- What is being asked: Take each line from the material below that includes the string "pinky" and copy it.

- Provided records:
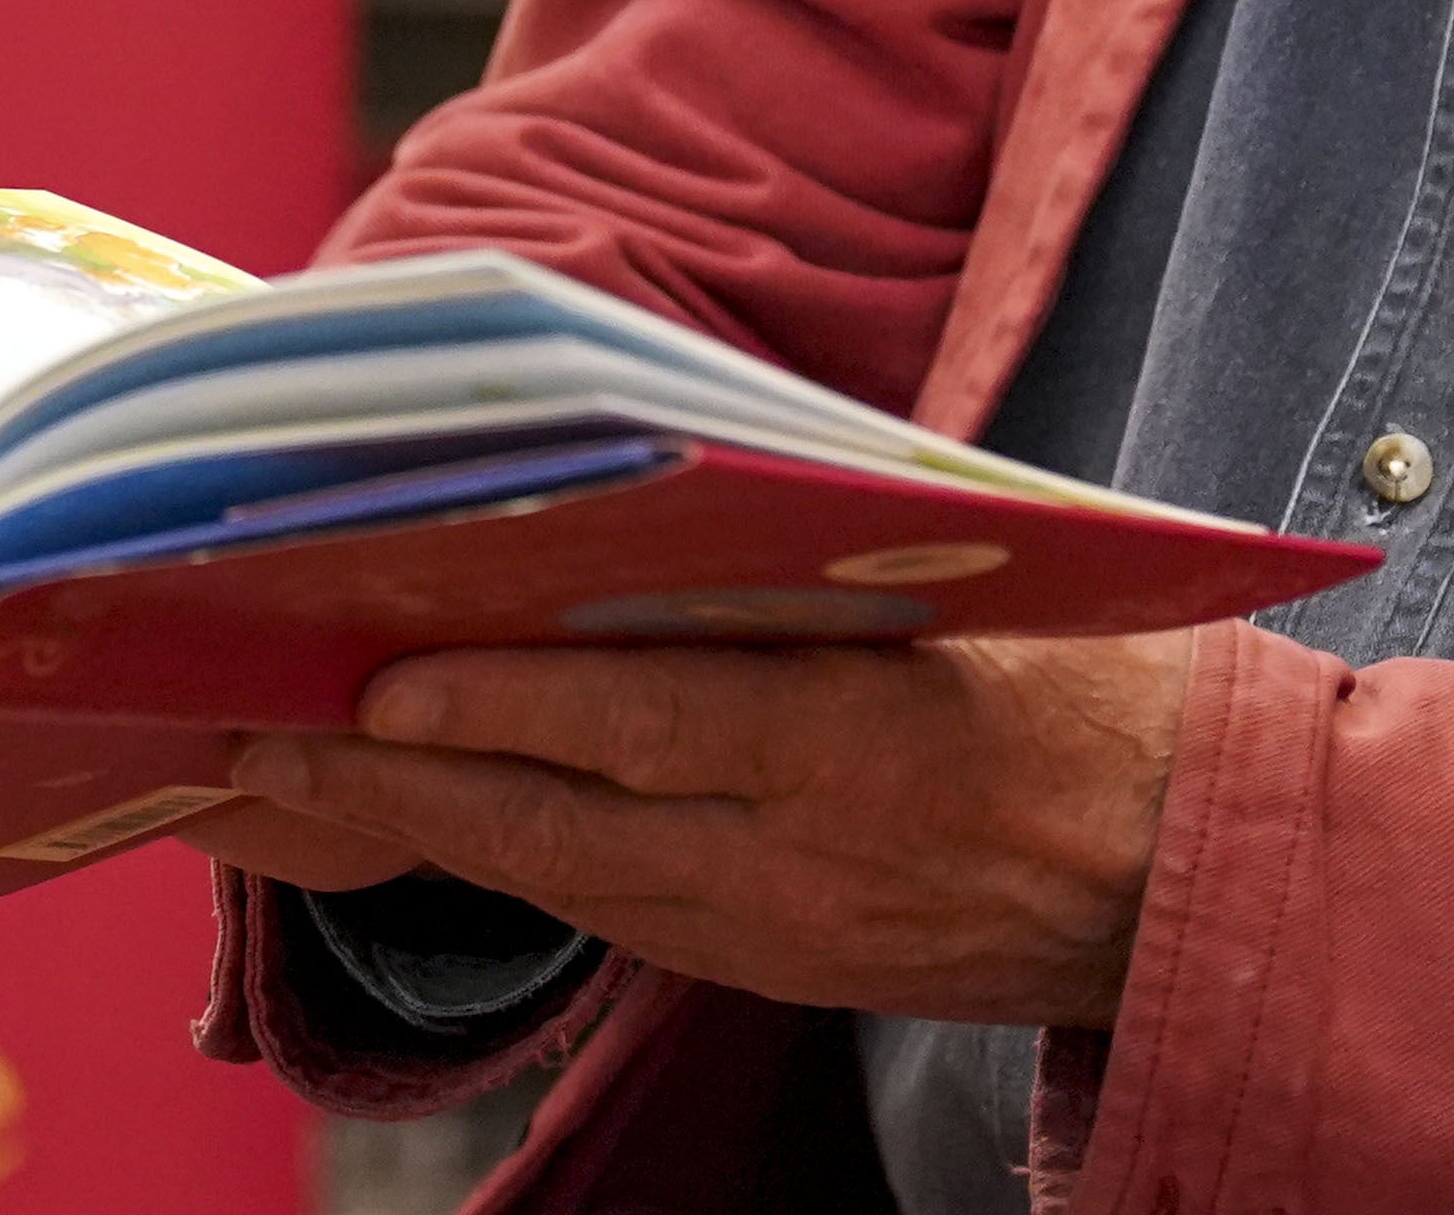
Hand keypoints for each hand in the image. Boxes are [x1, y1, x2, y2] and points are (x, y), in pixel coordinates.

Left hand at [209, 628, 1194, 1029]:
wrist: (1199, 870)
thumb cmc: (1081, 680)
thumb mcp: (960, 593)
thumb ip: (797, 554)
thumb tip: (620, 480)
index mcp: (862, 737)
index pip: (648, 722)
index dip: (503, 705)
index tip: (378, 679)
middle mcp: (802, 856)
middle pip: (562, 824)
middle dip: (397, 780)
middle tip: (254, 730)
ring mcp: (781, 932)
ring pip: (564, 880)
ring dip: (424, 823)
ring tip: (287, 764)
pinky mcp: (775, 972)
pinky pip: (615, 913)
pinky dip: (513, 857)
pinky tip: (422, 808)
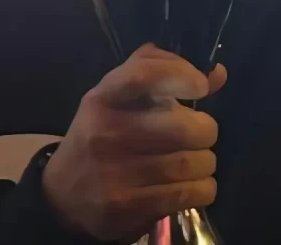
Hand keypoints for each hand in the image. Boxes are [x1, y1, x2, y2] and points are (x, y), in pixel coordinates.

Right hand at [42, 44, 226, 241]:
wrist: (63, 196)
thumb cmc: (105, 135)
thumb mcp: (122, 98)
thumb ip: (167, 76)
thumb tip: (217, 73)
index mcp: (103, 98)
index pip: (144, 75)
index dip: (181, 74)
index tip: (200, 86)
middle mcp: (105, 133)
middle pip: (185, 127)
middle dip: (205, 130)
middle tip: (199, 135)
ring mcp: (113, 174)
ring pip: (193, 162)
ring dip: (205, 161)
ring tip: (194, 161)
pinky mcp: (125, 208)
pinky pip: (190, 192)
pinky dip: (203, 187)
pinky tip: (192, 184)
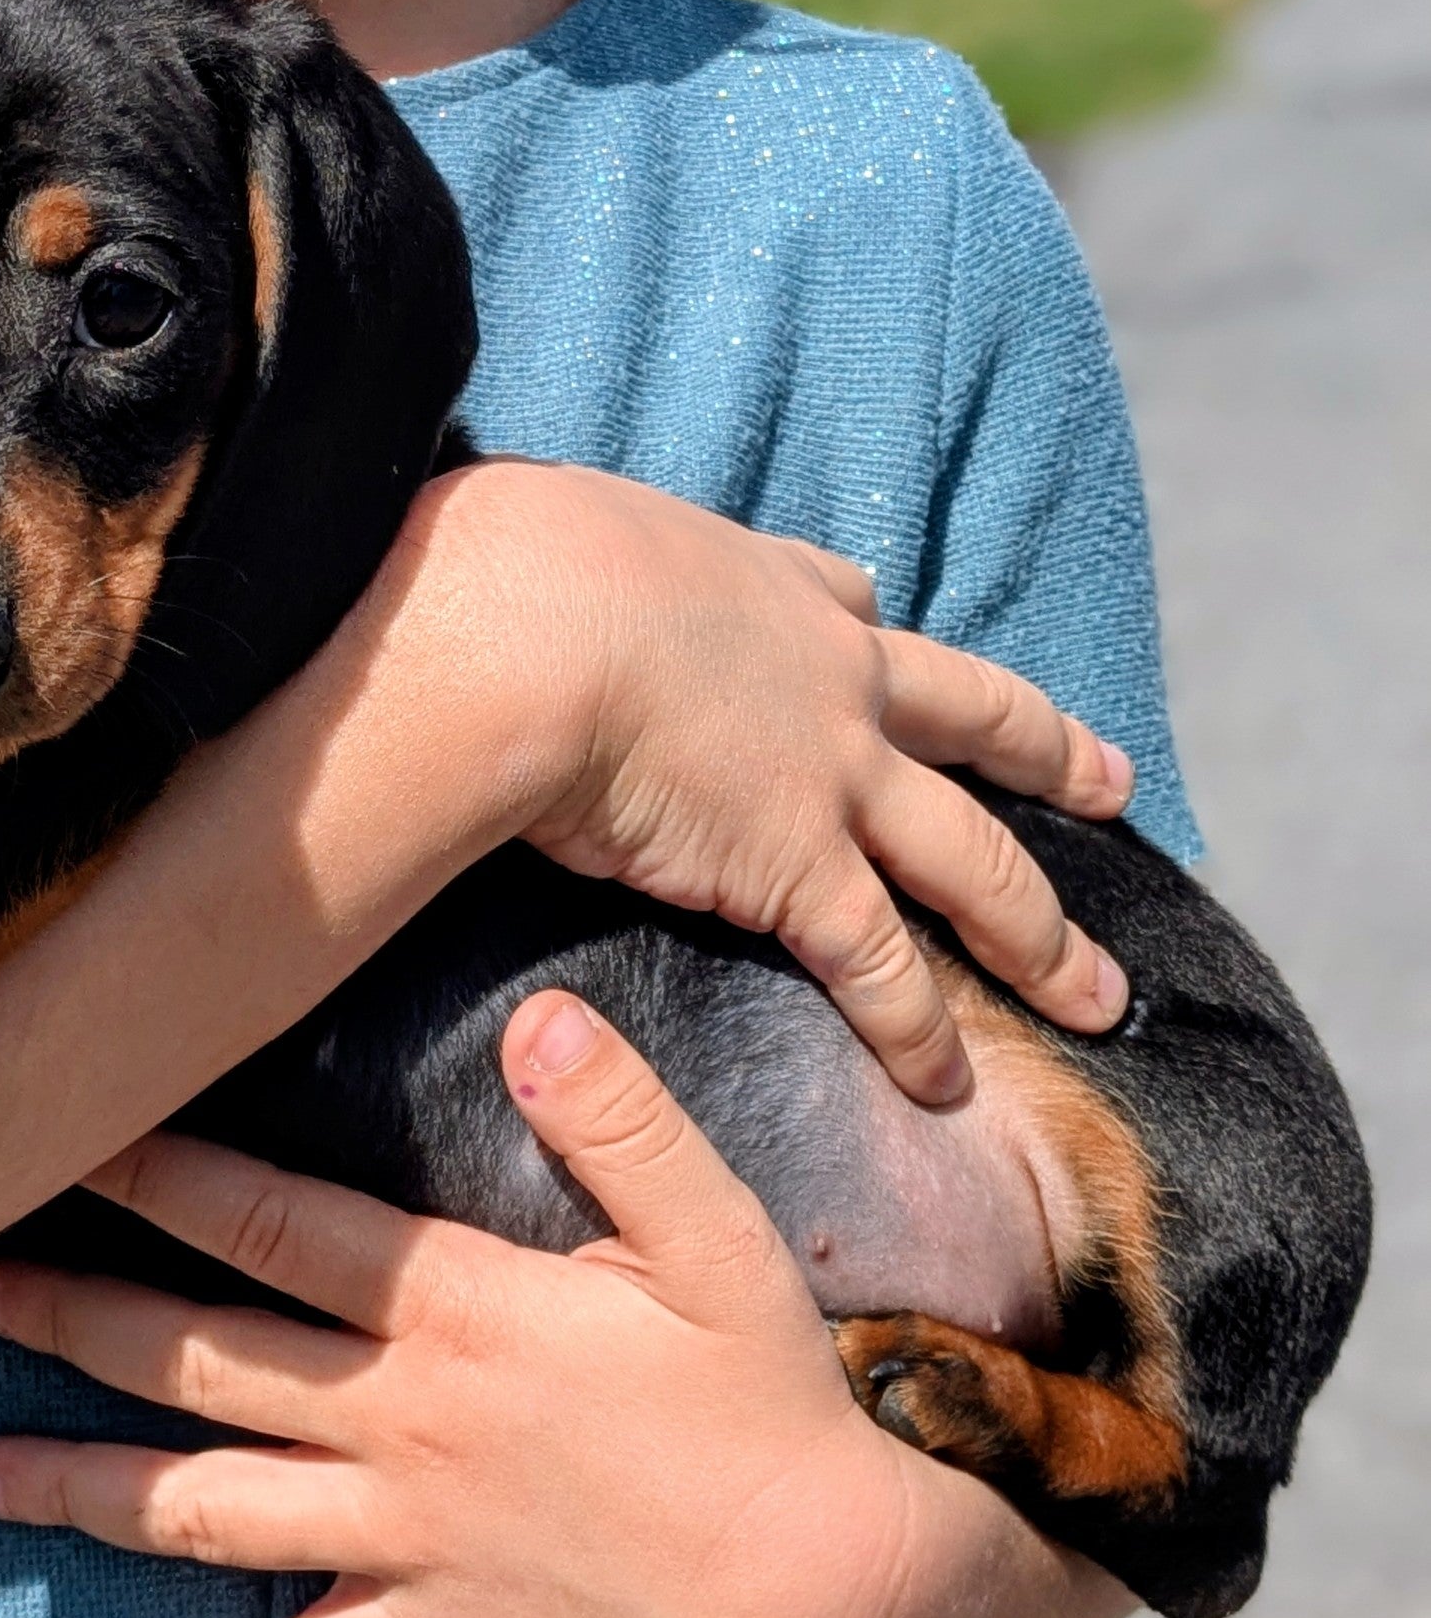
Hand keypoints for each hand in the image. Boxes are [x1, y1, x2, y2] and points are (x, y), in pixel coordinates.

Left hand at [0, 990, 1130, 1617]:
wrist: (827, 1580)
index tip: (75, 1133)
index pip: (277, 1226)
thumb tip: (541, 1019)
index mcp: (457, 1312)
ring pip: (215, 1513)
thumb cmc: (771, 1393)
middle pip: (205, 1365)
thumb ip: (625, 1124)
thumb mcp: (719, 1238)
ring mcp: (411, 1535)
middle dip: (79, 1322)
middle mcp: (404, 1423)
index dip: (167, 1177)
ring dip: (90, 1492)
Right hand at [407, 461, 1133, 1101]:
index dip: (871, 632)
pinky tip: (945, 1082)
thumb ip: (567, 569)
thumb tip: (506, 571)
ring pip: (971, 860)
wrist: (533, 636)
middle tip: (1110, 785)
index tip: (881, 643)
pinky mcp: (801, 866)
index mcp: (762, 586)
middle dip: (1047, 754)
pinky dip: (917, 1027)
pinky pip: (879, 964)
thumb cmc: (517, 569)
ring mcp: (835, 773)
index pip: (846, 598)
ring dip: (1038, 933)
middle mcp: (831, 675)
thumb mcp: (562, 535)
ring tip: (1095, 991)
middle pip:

- Written response:
pinky mcp: (775, 972)
pinky pip: (615, 913)
pinky dip: (513, 857)
pinky tip: (422, 808)
pinky mcp: (125, 208)
pinky pip: (190, 192)
pinky dip: (203, 187)
pinky tip: (192, 184)
pinky tip: (945, 1082)
pinky mcp: (801, 866)
pinky dip: (917, 1027)
pinky pip: (879, 964)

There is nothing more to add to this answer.